Na Bahia, o projeto Educação 7.0 tem se destacado como um importante exemplo dessa transformação, beneficiando mais de 12 mil estudantes e 240 educadores em 28 escolas da rede pública. Idealizado pela empresa pernambucana Dulino, em parceria com as prefeituras locais, o projeto oferece cursos em áreas como robótica, desenvolvimento de jogos, cultura maker e idiomas.
Capacitação de Educadores e Acesso à Tecnologia
Além das aulas práticas, a metodologia do Educação 7.0 inclui a capacitação de aproximadamente 239 professores, que recebem o suporte necessário para integrar recursos tecnológicos em suas aulas. Em Conceição da Feira, por exemplo, 1.475 alunos estão envolvidos em dois centros de aprendizado, enquanto em Coração de Maria, quatro escolas atendem 1.416 estudantes com atividades semelhantes. A cidade de Feira de Santana, a maior do projeto, abriga 22 escolas com cerca de 10 mil alunos participando dessa iniciativa transformadora.
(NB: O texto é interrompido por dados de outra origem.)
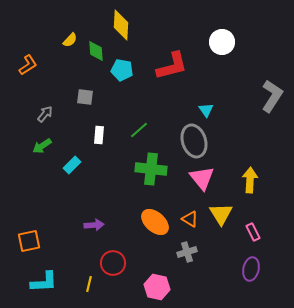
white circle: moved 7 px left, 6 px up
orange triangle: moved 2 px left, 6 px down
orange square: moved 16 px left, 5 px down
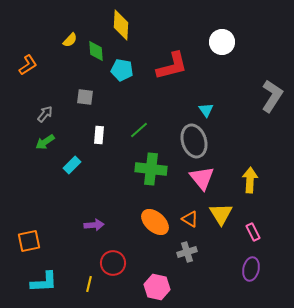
green arrow: moved 3 px right, 4 px up
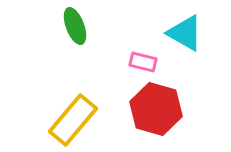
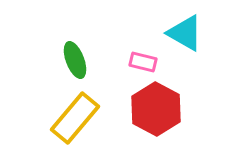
green ellipse: moved 34 px down
red hexagon: rotated 12 degrees clockwise
yellow rectangle: moved 2 px right, 2 px up
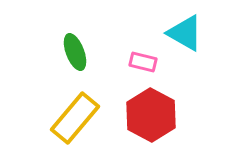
green ellipse: moved 8 px up
red hexagon: moved 5 px left, 6 px down
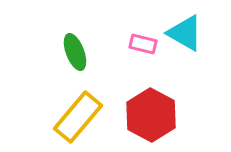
pink rectangle: moved 18 px up
yellow rectangle: moved 3 px right, 1 px up
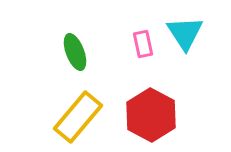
cyan triangle: rotated 27 degrees clockwise
pink rectangle: rotated 64 degrees clockwise
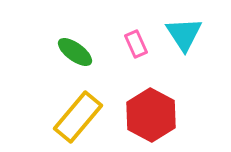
cyan triangle: moved 1 px left, 1 px down
pink rectangle: moved 7 px left; rotated 12 degrees counterclockwise
green ellipse: rotated 33 degrees counterclockwise
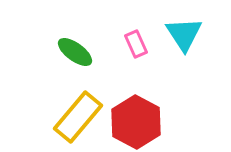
red hexagon: moved 15 px left, 7 px down
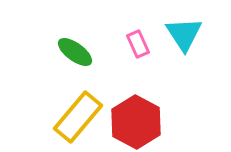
pink rectangle: moved 2 px right
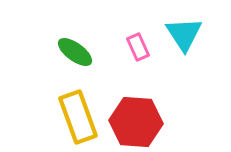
pink rectangle: moved 3 px down
yellow rectangle: rotated 60 degrees counterclockwise
red hexagon: rotated 24 degrees counterclockwise
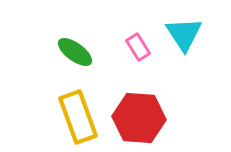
pink rectangle: rotated 8 degrees counterclockwise
red hexagon: moved 3 px right, 4 px up
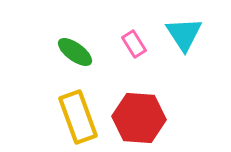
pink rectangle: moved 4 px left, 3 px up
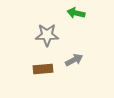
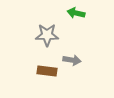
gray arrow: moved 2 px left; rotated 36 degrees clockwise
brown rectangle: moved 4 px right, 2 px down; rotated 12 degrees clockwise
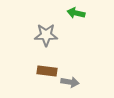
gray star: moved 1 px left
gray arrow: moved 2 px left, 22 px down
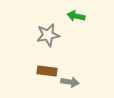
green arrow: moved 3 px down
gray star: moved 2 px right; rotated 10 degrees counterclockwise
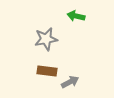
gray star: moved 2 px left, 4 px down
gray arrow: rotated 36 degrees counterclockwise
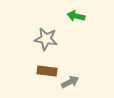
gray star: rotated 20 degrees clockwise
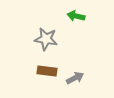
gray arrow: moved 5 px right, 4 px up
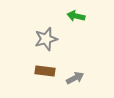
gray star: rotated 25 degrees counterclockwise
brown rectangle: moved 2 px left
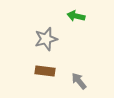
gray arrow: moved 4 px right, 3 px down; rotated 102 degrees counterclockwise
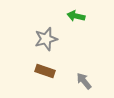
brown rectangle: rotated 12 degrees clockwise
gray arrow: moved 5 px right
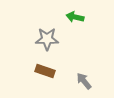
green arrow: moved 1 px left, 1 px down
gray star: moved 1 px right; rotated 15 degrees clockwise
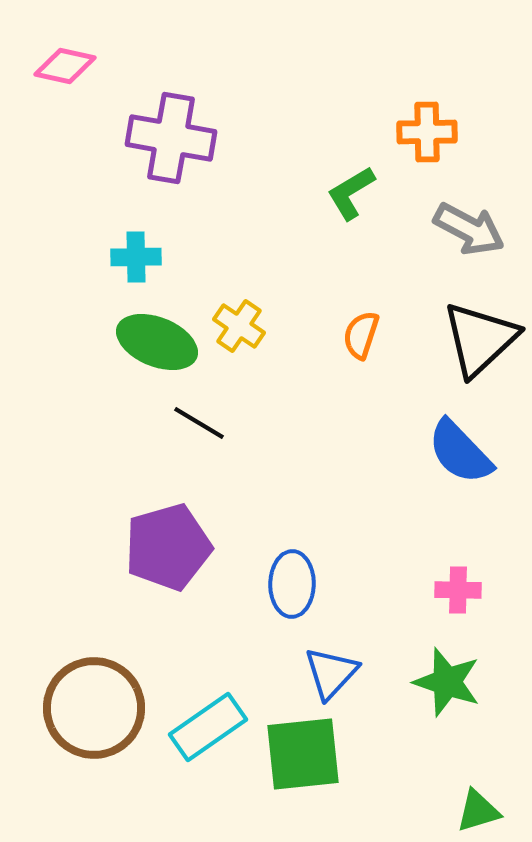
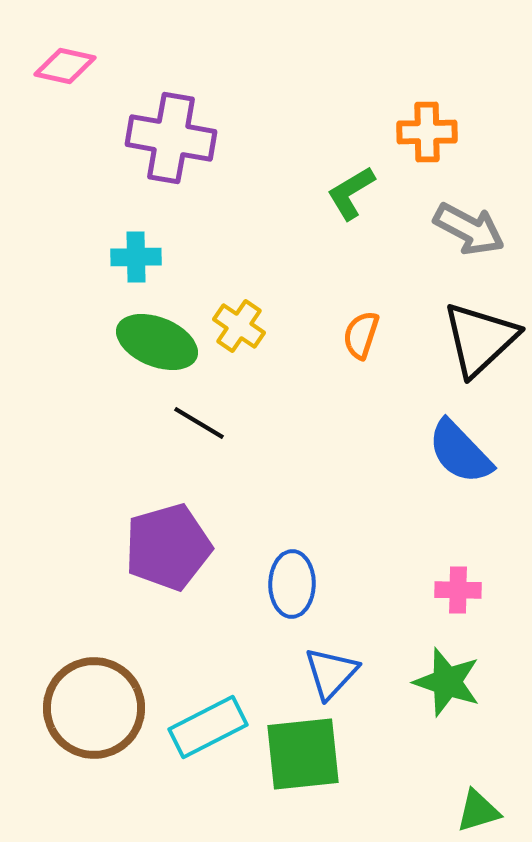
cyan rectangle: rotated 8 degrees clockwise
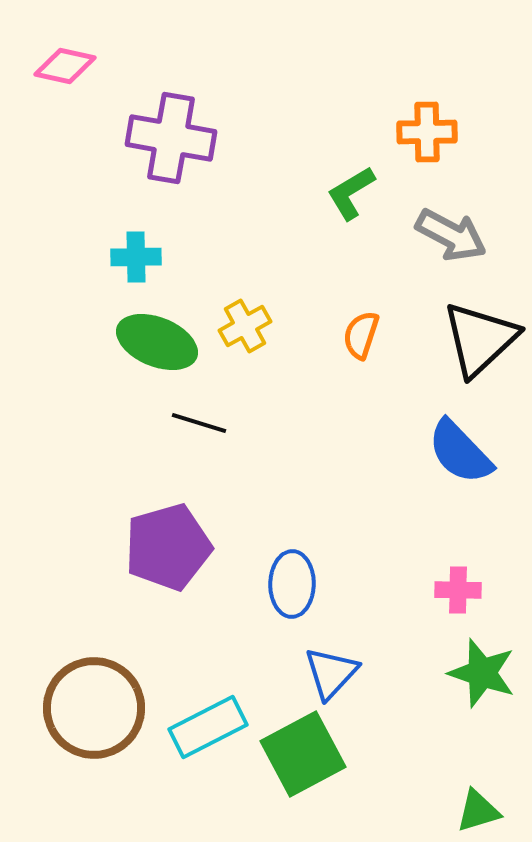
gray arrow: moved 18 px left, 6 px down
yellow cross: moved 6 px right; rotated 27 degrees clockwise
black line: rotated 14 degrees counterclockwise
green star: moved 35 px right, 9 px up
green square: rotated 22 degrees counterclockwise
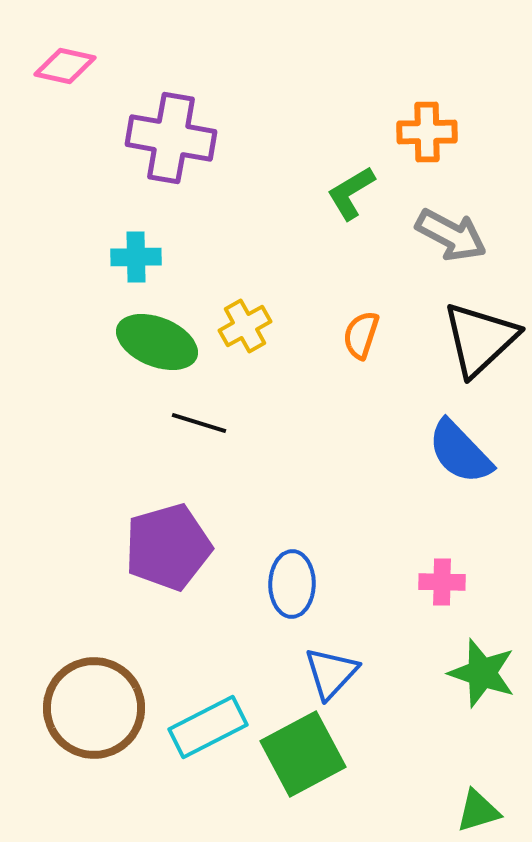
pink cross: moved 16 px left, 8 px up
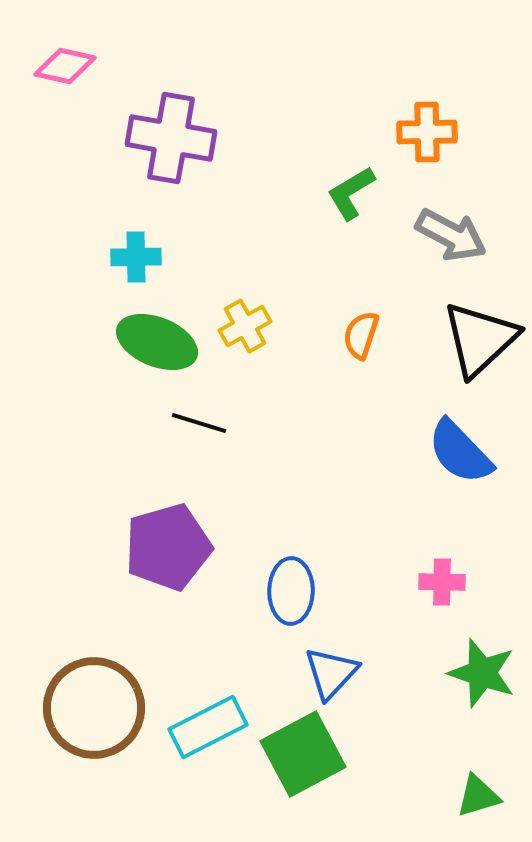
blue ellipse: moved 1 px left, 7 px down
green triangle: moved 15 px up
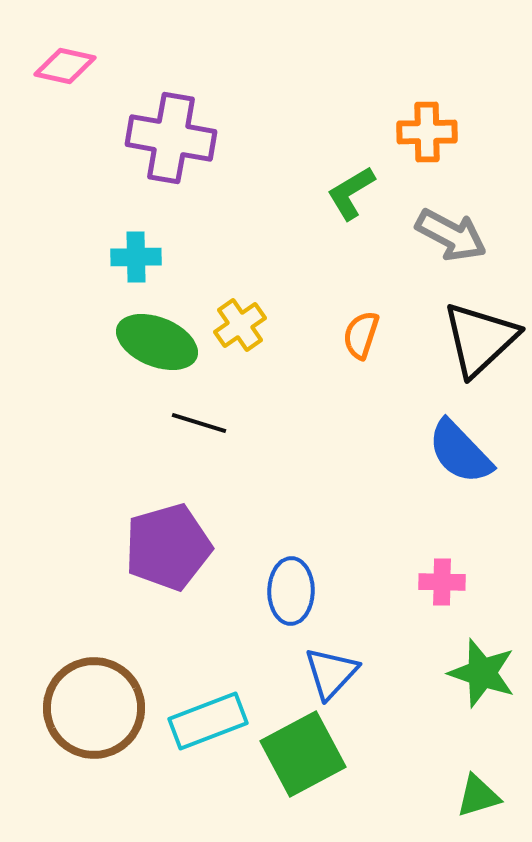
yellow cross: moved 5 px left, 1 px up; rotated 6 degrees counterclockwise
cyan rectangle: moved 6 px up; rotated 6 degrees clockwise
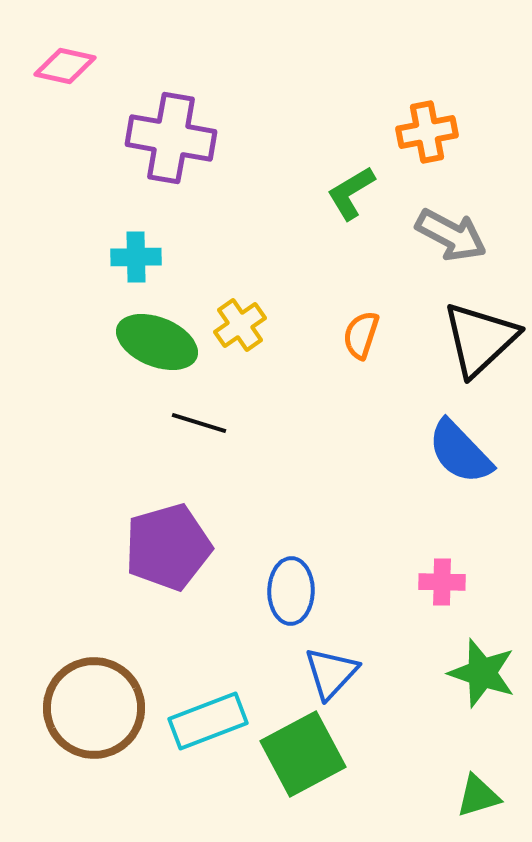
orange cross: rotated 10 degrees counterclockwise
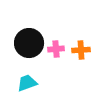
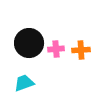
cyan trapezoid: moved 3 px left
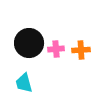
cyan trapezoid: rotated 85 degrees counterclockwise
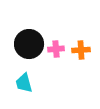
black circle: moved 1 px down
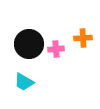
orange cross: moved 2 px right, 12 px up
cyan trapezoid: moved 1 px up; rotated 45 degrees counterclockwise
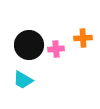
black circle: moved 1 px down
cyan trapezoid: moved 1 px left, 2 px up
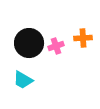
black circle: moved 2 px up
pink cross: moved 3 px up; rotated 14 degrees counterclockwise
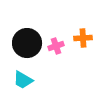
black circle: moved 2 px left
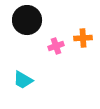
black circle: moved 23 px up
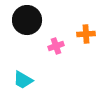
orange cross: moved 3 px right, 4 px up
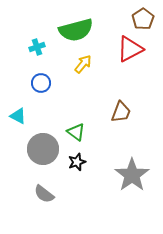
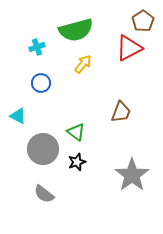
brown pentagon: moved 2 px down
red triangle: moved 1 px left, 1 px up
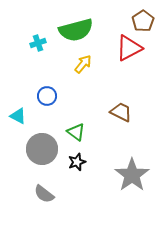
cyan cross: moved 1 px right, 4 px up
blue circle: moved 6 px right, 13 px down
brown trapezoid: rotated 85 degrees counterclockwise
gray circle: moved 1 px left
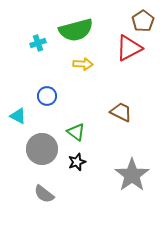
yellow arrow: rotated 54 degrees clockwise
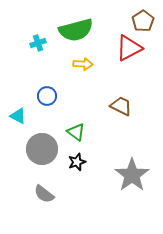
brown trapezoid: moved 6 px up
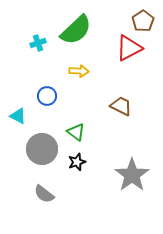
green semicircle: rotated 28 degrees counterclockwise
yellow arrow: moved 4 px left, 7 px down
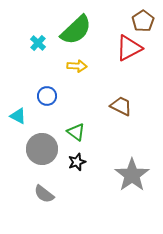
cyan cross: rotated 28 degrees counterclockwise
yellow arrow: moved 2 px left, 5 px up
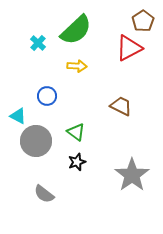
gray circle: moved 6 px left, 8 px up
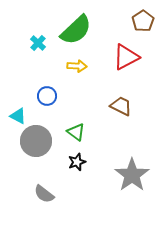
red triangle: moved 3 px left, 9 px down
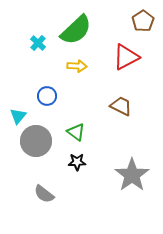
cyan triangle: rotated 42 degrees clockwise
black star: rotated 18 degrees clockwise
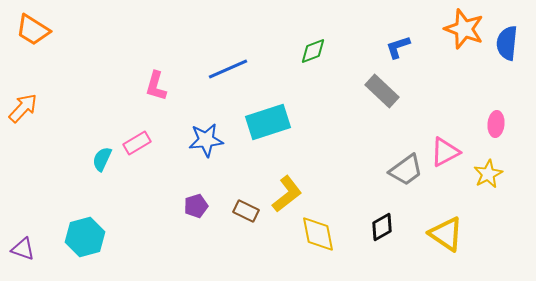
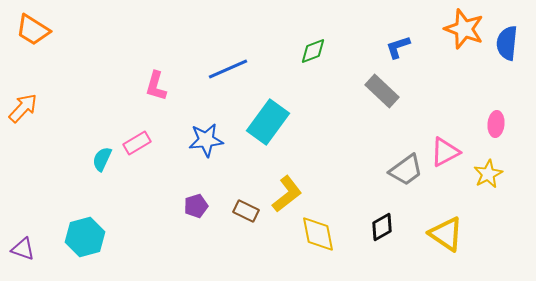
cyan rectangle: rotated 36 degrees counterclockwise
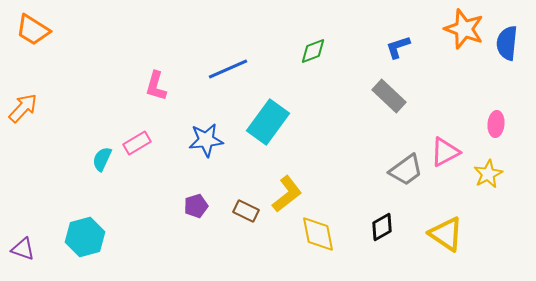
gray rectangle: moved 7 px right, 5 px down
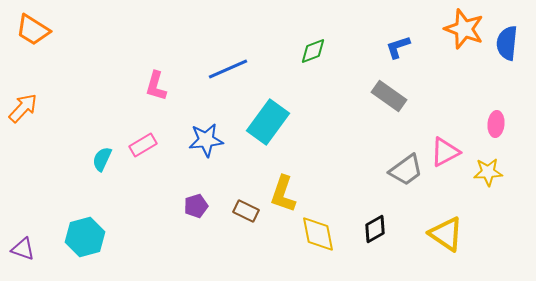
gray rectangle: rotated 8 degrees counterclockwise
pink rectangle: moved 6 px right, 2 px down
yellow star: moved 2 px up; rotated 24 degrees clockwise
yellow L-shape: moved 4 px left; rotated 147 degrees clockwise
black diamond: moved 7 px left, 2 px down
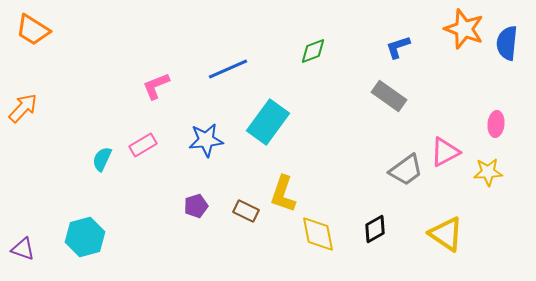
pink L-shape: rotated 52 degrees clockwise
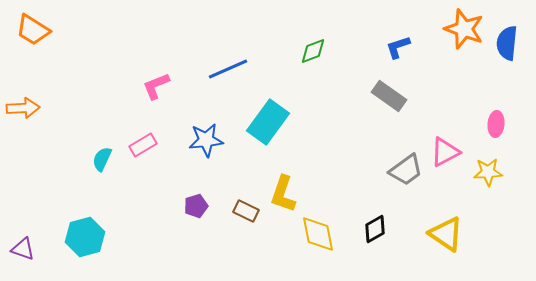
orange arrow: rotated 44 degrees clockwise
A proposta do projeto permite que os estudantes interajam com ferramentas tecnológicas, aprendendo sobre programação e se desenvolvendo no campo da tecnologia, utilizando tanto a estrutura das escolas quanto equipamentos disponibilizados pelo programa.
Exemplos de Inovação na Prática
Um dos frutos desse aprendizado é o projeto Geraldinho, desenvolvido por alunos da Escola Municipal São Geraldo, em Uauá. Preocupados com os efeitos do barulho do sinal escolar em alunos autistas, três estudantes de 13 anos criaram um robô sustentável que utiliza luzes em vez de som para sinalizar os horários. Feito a partir de materiais recicláveis, como papelão e peças descartadas, o robô representa uma solução prática e um símbolo de empatia e inovação, demonstrando como a educação pode transformar ideias em ferramentas de inclusão.
Outro exemplo é o projeto Luz para o Sertão, também em Uauá, onde dois jovens desenvolveram uma torre eólica capaz de iluminar uma casa em miniatura. Este projeto opera sob o princípio da energia renovável: o vento movimenta um catavento que gera energia para alimentar uma turbina, a qual, por sua vez, acende um LED dentro da casa. A simplicidade dos materiais contrasta com a complexidade da ideia, evidenciando como o aprendizado cotidiano pode resultar em soluções concretas.
Desafios e Oportunidades na Implementação
Apesar dos avanços trazidos pela cultura maker, a sua implementação ainda enfrenta alguns desafios. Muitos professores necessitam de formação específica para orientar projetos, e muitas escolas lidam com limitações em infraestrutura e recursos financeiros. Por isso, é crucial a criação de políticas públicas que estimulem a inovação educacional.
Iniciativas como o Programa de Inovação Educação Conectada, promovido pelo MEC (Ministério da Educação), buscam incentivar escolas a adotarem práticas mais tecnológicas e integrativas, nas quais o movimento maker ocupa uma posição de destaque. “À medida que mais escolas adotam essa metodologia, esperamos que os alunos estejam mais preparados, criativos e confiantes para enfrentar os desafios do futuro”, afirma Raphael Gadelha, CEO da Dulino.